Le 10 septembre 2017, je suis partie rejoindre des copines et c’est avec le grand A que je suis repartie. Tu l’sais déjà mais avant que tu m’ai vu je t’avais déjà vu, où plutôt avant que je t’ai vu, tu m’avais déjà vu…. Et bam bam bam. On ne devrait pas dire tomber amoureux car j’ai tout fait sauf me viander. Ce jour-là, j’ai retrouvé mon bout d’moi.
Je ne peux pas être deux sans toi, je ne suis que mon bout de moi, qui me serre à te courir après, à te fuir et à te retrouver.
Tous les jours c’est fou, tous les jours tu me fais mes tartines. Les filles, il me fait mes tartines. Même quand il me déteste. C’est le mec avec qui j’ai découvert les desserts au fruits rouge, parce que non, il n’y a pas que le chocolat. C’est le mec qui récupère mes affaires sans me le dire et me fait croire que je ne les ai pas oubliés. C’est le garçon qui m’a vu belle mais qui me préfère moche, qui me connaît par cœur mais qui me découvre tous les jours.
Tu m’as vu soûle jusqu’au petit matin, tu m’as vu étudier, réussir, te coller, te fuir et t’aimer. D’ailleurs, je n’ai jamais été autant aimé que par toi, bel inconnu, le jour où je t’ai fait la bise pour la première fois. Je n’ai rien contre tes joues mais elles me paraissaient de trop pour te dire bonjour.

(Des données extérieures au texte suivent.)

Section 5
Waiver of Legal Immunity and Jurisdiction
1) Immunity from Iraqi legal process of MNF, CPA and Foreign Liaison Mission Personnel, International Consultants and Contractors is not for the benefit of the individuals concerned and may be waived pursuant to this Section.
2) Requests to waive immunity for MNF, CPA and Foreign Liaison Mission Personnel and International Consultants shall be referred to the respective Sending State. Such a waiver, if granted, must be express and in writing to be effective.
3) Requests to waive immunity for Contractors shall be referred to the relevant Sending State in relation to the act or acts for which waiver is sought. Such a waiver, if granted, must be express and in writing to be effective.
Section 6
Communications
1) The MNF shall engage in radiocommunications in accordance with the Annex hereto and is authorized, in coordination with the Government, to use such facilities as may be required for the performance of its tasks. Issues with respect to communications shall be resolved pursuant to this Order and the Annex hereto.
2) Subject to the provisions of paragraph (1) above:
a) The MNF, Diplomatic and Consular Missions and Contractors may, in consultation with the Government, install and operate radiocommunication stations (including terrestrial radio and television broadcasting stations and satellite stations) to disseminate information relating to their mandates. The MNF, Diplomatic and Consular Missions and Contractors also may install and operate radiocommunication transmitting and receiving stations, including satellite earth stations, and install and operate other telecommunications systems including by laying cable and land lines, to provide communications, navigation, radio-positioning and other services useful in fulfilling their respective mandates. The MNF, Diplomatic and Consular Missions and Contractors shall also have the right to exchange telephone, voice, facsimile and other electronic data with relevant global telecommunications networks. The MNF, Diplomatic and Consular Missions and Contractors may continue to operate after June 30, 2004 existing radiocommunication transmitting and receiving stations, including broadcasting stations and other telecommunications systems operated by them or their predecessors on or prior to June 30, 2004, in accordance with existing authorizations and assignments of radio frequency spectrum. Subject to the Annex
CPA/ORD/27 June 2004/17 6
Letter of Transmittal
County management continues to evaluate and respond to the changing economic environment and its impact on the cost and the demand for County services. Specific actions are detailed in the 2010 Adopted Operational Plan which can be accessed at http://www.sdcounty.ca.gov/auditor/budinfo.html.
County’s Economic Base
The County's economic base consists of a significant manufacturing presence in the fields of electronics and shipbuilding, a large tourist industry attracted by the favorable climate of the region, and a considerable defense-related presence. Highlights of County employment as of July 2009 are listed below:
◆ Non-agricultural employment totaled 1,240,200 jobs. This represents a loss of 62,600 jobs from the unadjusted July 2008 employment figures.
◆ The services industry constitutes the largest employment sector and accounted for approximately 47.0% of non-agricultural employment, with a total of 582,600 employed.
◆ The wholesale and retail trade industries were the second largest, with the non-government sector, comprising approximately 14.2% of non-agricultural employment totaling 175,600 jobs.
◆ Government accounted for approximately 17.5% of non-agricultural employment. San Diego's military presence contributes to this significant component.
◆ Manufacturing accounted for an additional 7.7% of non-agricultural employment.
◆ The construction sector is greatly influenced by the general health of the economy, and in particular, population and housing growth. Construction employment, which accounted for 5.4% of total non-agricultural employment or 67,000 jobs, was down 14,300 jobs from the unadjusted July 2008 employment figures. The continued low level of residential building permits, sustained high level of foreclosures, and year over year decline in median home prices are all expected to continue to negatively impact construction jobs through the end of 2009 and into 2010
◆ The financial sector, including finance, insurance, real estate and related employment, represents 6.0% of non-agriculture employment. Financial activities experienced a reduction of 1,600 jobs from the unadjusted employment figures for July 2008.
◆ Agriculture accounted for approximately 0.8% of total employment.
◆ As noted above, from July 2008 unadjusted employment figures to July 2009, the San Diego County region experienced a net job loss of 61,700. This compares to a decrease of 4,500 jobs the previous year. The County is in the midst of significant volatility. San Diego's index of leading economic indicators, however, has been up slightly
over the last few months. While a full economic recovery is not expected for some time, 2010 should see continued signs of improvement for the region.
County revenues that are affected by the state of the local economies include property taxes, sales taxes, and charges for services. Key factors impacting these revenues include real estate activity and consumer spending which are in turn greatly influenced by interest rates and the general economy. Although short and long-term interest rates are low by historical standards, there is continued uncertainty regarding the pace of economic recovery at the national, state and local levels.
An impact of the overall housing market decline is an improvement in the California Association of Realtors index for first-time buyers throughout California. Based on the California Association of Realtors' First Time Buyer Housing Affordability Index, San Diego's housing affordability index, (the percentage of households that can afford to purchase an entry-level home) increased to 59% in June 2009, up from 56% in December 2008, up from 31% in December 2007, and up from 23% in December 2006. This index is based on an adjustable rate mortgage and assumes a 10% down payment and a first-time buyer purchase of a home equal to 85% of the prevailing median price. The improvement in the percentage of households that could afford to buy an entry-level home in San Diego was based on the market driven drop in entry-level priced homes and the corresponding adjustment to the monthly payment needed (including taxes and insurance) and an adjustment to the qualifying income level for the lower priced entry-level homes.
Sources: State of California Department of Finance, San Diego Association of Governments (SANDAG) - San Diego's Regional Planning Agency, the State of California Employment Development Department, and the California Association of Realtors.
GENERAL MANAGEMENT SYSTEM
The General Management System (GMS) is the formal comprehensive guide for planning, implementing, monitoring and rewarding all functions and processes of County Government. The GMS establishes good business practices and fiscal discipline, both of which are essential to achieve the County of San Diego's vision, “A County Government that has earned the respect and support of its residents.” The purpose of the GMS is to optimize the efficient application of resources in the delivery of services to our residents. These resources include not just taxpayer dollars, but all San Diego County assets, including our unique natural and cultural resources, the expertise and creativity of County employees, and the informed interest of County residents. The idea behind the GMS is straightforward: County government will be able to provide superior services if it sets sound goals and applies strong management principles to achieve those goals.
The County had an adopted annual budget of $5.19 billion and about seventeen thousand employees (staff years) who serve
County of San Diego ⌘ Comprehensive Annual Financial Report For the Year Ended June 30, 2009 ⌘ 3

T’as été mon meilleur ami le temps d’être mon amoureux et aujourd’hui, on a un appartement, ça y est c’est l’engagement, on a un carnet avec des noms de poissons qu’on n’aura jamais, j’ai des vidéos de toi en train de m’aimer, j’ai des poèmes de moi en train de te rattraper, et je n’en vois pas le bout. C’est peut être ça l’amour, c’est que t’as beau te voir tous les jours, t’en vois pas l’bout, et tu t’en fous. T’es la personne avec qui j’adore le plus rien faire. Et pourtant on a atterri sur les toits de New York, car ouai, un jour j’irai à New York avec toi. Ça y est, c’est fait, fallait pas nous l’dire deux fois. Il a fallu que le contrebassiste rentre avec nous à Toulouse, 1% de chance que ça arrive, et c’est tombé sur nous. Pas vraiment étonnant finalement. L’exceptionnel devient banalité en ta compagnie.
Je t’aime, mais ça tu l’savais, tout le monde le sait d’ailleurs.
Ce jour-là, au robins des bois, il a pris sa flèche et s’est transformé en Cupidon. Quelle tapette ce Robin.